Après de longues années comme vendeuse dans diverses chaînes de prêt-à-porter, j’avais pris cette petite boutique. Une nouvelle autonomie, loin d’une petite chef qui changeait chaque année, qui cédait à la pression en ouvrant son parapluie, opprimant en retour ses subordonnées. Aucune chance de progresser, pour chaque fois des raisons différentes, l’âge devenait un handicap, même si l’inexpérience des jeunettes nouvellement embauchées, était une jambe de bois plus évidente.
Libre depuis quelques jours, après un départ négocié, libre de gérer maintenant son temps, ses horaires d’ouverture et de fermeture, libre d’agencer les petites robes d’été par couleur, par longueur, par matières, par envies, par tendances, libre de ne pas être la petite main soumise à un modèle marketing obligatoire.
Libre de créer une vitrine à son goût avec des petites touches vintages comme des bottes anciennes, un corset des années 50, des gants en soie, une paire de bas nylon, un univers féminin dès le premier regard. Mon boudoir était là, au milieu du tourbillon, pour les clientes habituées dans ce quartier à des enseignes qu’elles retrouvaient dans tous les centres commerciaux. Je proposais des robes taillées, confectionnées et cousues dans l’arrière-boutique, fait maison, avec des patrons anciens. Des pièces quasi uniques au gré des envies de matières, des rouleaux de tissus achetés çà et là, des bouts, des pièces, des satins, des soies, des mousselines, des essais romantiques ou parfois chaotiques, gothiques récemment. Les clientes trouveront des coupes néo-rétro mais revisité dans le classicisme d’un jersey fluide ou d’un vynil étonnant.
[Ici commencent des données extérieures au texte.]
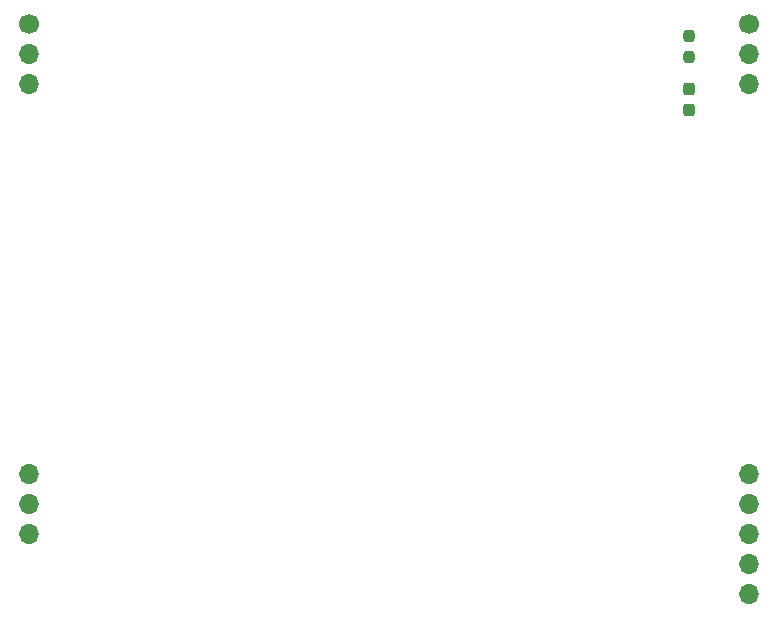
<source format=gbr>
%TF.GenerationSoftware,KiCad,Pcbnew,(7.0.0)*%
%TF.CreationDate,2025-01-20T14:18:13+11:00*%
%TF.ProjectId,shield-v3,73686965-6c64-42d7-9633-2e6b69636164,rev?*%
%TF.SameCoordinates,Original*%
%TF.FileFunction,Soldermask,Bot*%
%TF.FilePolarity,Negative*%
%FSLAX46Y46*%
G04 Gerber Fmt 4.6, Leading zero omitted, Abs format (unit mm)*
G04 Created by KiCad (PCBNEW (7.0.0)) date 2025-01-20 14:18:13*
%MOMM*%
%LPD*%
G01*
G04 APERTURE LIST*
G04 Aperture macros list*
%AMRoundRect*
0 Rectangle with rounded corners*
0 $1 Rounding radius*
0 $2 $3 $4 $5 $6 $7 $8 $9 X,Y pos of 4 corners*
0 Add a 4 corners polygon primitive as box body*
4,1,4,$2,$3,$4,$5,$6,$7,$8,$9,$2,$3,0*
0 Add four circle primitives for the rounded corners*
1,1,$1+$1,$2,$3*
1,1,$1+$1,$4,$5*
1,1,$1+$1,$6,$7*
1,1,$1+$1,$8,$9*
0 Add four rect primitives between the rounded corners*
20,1,$1+$1,$2,$3,$4,$5,0*
20,1,$1+$1,$4,$5,$6,$7,0*
20,1,$1+$1,$6,$7,$8,$9,0*
20,1,$1+$1,$8,$9,$2,$3,0*%
G04 Aperture macros list end*
%ADD10RoundRect,0.237500X-0.237500X0.250000X-0.237500X-0.250000X0.237500X-0.250000X0.237500X0.250000X0*%
%ADD11RoundRect,0.237500X-0.237500X0.287500X-0.237500X-0.287500X0.237500X-0.287500X0.237500X0.287500X0*%
%ADD12C,1.700000*%
%ADD13O,1.700000X1.700000*%
G04 APERTURE END LIST*
D10*
%TO.C,R18*%
X106680000Y-65762500D03*
X106680000Y-67587500D03*
%TD*%
D11*
%TO.C,D1*%
X106680000Y-70245000D03*
X106680000Y-71995000D03*
%TD*%
D12*
%TO.C,J2*%
X111760000Y-64770000D03*
D13*
X111759999Y-67309999D03*
X111759999Y-69849999D03*
X111759999Y-102869999D03*
X111759999Y-105409999D03*
X111759999Y-107949999D03*
X111759999Y-110489999D03*
X111759999Y-113029999D03*
%TD*%
D12*
%TO.C,J3*%
X50800000Y-64770000D03*
D13*
X50799999Y-67309999D03*
X50799999Y-69849999D03*
X50799999Y-102869999D03*
X50799999Y-105409999D03*
X50799999Y-107949999D03*
%TD*%
M02*

</source>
Je vois ainsi défiler des jeunes femmes qui adorent l’excentricité avec une forme corolle, des petits plis qui brillent. Je pousse les infos sur le net, sur les blogs, sur ma page facebook, je twitte. Je paye ma community manager, une babydoll un brin kawaï en lui cousant et en lui créant des modèles uniques.
Une fois par quinzaine, elle passe, elle anime mon réseau, ma publicité 2.0, je lui envoie les photos au fur et à mesure des créations. La boutique vit sur le net et dans derrière cette devanture. Puis je lui montre les nouveautés, elle essaye, elle adore se glisser dans mon bonbon géant, une cabine d’essayage rose, capitonné en velours rose, avec des miroirs roses, une chaise de princesse rose ! Elle passe sur sa paire de bas nylon, des robes de couleurs, jouant avec ce nouveau cuir rose plissé en minirobe, avec ce col claudine jaune citron sur une robe pull tilleul. Elle adore ces moments, défilant dans la boutique vide le soir, draguant mes mannequins de bois, plotant les fesses de mon groom en tutu. Nous sommes devenues amies, par hasard, elle faisait un stage dans un grand magasin, nous avons partagé nos rêves un midi en mangeant nos déjeuners, en parlant mode. Elle m’avait montré ses fantaisies virtuelles, ses mondes féeriques du web. Je lui avais parlé de mon rêve, cette boutique.